Nicht in den Daten ihrer Landsleute natürlich. Ehrenwort! Das überlassen sie selbstredend den Schlapphüten ihrer Partnerländer. Um die Daten dann wechselseitig auszutauschen. Ausschließlich im Interesse der nationalen Sicherheit.

Unter dem Deckmantel der Terrorbekämpfung ist inzwischen ein Überwachungsapparat aufgebaut worden, der - nach Art der Stasi der DDR - jeden Bürger unter Generalverdacht stellt. Geheimdienste spähen nicht (mehr nur) gezielt Verdächtige aus. Sie ziehen prophylaktisch Daten aus den weltweiten Kommunikationsnetzen.
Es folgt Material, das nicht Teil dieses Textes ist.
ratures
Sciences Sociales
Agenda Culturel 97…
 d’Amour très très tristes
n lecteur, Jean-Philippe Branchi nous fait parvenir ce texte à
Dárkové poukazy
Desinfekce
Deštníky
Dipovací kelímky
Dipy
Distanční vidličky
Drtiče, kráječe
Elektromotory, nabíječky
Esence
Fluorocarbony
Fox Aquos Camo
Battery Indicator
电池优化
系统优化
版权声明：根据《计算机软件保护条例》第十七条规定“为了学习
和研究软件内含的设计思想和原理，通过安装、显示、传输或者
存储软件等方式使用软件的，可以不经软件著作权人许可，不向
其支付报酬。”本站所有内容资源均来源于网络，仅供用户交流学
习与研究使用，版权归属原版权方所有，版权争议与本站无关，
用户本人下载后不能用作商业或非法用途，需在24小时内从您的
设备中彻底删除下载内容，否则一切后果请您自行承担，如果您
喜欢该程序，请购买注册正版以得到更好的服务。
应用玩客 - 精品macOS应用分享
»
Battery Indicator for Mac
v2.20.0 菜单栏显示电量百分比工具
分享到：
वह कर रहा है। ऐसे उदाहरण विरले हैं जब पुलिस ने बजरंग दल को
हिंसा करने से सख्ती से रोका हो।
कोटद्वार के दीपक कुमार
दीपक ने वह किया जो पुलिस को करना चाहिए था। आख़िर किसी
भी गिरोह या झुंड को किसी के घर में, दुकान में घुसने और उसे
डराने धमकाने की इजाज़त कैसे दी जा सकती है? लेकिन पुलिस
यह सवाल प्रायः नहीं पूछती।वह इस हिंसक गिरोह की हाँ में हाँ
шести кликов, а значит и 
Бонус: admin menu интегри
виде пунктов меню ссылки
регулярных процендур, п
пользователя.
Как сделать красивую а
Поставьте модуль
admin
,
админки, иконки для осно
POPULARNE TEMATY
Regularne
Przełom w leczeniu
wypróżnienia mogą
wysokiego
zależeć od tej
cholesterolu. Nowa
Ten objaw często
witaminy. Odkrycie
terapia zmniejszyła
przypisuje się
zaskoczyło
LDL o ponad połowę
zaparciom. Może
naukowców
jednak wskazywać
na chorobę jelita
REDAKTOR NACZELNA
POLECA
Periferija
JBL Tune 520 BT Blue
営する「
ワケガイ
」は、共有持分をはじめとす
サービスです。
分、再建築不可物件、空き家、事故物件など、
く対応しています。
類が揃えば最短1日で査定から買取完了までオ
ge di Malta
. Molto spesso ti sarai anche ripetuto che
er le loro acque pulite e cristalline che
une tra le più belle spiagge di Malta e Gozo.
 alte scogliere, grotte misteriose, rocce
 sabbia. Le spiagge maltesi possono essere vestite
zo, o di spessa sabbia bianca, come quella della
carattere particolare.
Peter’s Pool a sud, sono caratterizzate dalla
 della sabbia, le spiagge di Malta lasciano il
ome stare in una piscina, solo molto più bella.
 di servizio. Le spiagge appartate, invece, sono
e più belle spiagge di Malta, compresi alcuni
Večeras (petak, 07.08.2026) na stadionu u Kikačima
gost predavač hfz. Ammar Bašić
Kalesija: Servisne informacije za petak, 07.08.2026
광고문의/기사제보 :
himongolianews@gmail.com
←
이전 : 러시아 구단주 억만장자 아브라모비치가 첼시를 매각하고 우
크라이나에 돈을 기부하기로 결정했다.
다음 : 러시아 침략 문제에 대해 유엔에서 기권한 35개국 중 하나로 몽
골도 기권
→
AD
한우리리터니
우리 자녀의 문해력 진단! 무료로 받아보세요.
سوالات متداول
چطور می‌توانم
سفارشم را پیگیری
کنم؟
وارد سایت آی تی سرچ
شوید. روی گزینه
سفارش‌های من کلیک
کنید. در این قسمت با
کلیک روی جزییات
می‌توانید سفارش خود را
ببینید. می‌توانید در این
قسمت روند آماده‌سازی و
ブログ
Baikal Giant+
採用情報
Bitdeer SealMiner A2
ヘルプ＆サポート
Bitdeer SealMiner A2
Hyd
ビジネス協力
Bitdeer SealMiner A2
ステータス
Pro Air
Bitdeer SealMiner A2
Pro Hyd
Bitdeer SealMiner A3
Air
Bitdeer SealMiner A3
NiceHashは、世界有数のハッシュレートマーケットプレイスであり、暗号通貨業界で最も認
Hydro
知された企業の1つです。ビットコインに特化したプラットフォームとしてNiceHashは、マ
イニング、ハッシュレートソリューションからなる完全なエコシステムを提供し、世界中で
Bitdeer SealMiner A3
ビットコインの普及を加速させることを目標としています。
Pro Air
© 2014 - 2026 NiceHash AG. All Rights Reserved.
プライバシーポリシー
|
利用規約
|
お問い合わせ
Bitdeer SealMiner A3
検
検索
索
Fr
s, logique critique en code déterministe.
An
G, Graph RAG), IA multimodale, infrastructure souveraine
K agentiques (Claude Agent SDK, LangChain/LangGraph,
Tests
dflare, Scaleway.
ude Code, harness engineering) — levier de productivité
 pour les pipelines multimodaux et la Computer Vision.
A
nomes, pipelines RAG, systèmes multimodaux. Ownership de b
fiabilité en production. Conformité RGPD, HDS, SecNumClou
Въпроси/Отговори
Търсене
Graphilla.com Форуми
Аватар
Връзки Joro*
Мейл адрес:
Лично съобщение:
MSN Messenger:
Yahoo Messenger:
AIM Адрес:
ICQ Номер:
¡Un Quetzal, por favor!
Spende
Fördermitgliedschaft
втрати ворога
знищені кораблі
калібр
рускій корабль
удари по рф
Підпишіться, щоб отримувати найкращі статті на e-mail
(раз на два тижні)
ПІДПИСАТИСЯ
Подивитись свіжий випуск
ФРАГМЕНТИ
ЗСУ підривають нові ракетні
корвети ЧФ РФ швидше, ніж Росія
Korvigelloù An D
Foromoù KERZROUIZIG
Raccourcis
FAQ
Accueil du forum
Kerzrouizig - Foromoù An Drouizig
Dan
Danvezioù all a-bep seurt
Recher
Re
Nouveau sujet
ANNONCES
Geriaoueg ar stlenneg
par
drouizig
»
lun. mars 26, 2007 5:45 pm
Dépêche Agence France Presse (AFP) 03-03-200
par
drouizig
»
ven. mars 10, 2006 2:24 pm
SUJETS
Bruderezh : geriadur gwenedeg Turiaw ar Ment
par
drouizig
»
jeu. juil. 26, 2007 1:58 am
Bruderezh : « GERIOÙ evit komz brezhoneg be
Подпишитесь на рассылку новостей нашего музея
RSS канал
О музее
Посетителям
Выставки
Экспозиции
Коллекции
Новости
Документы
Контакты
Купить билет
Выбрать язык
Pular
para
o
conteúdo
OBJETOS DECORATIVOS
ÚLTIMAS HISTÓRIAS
Unter dem Vorwand von internationaler Freiheit und Sicherheit fordern die Regierungen Tribut von den Menschen: Sie spähen in die Privatsphäre selbst unbescholtener Bürger. Sie schränken die individuelle Freiheit und Sicherheit jedes Einzelnen ein. Sie schüchtern damit auch ein.

Yes, we scan! - Was "Big Brother" USA kann, stellt nach den neuesten Enthüllungen sein kleiner europäischer Bruder "Brit Brother" sogar noch in den Schatten. Reaktionen kleinerer Geschwister? - Die Bundeskanzlerin quittiert das US-Bespitzelungsprogramm Prism mit dem Merk(el)spruch, Internet sei für alle ja noch Neuland. Die Justizministerin fordert Aufklärung über die am Wochenende bekannt gewordene verdachtslose britische Datenschnüffelei. Ernst gemeinter Protest sieht anders aus: Botschafter einbestellen. Sanktionen androhen. EU-Recht einfordern. Konsequenzen ziehen. Nach der Charta der EU hat jeder Mensch ein Recht auf Achtung der Privats- und Familiensphäre, der Wohnung und der Kommunikation sowie auf den Schutz personenbezogener Daten.

Das Internet - ursprünglich vom Militär zum Kommunikationsaustausch entwickelt - wird zunehmend zum Spionageparadies gegen und zur Datenfalle für unbescholtene Bürger: George Orwell beschrieb bereits vor mehr als 60 Jahren in seinem Buch "1984" einen Überwachungsstaat. Eine solche Bedrohung der Menschen nimmt mit dem britischen Bespitzelungsprogramm "Tempora" noch schärfere Konturen an. O tempora, o mores - Was für Zeiten, was für Sitten!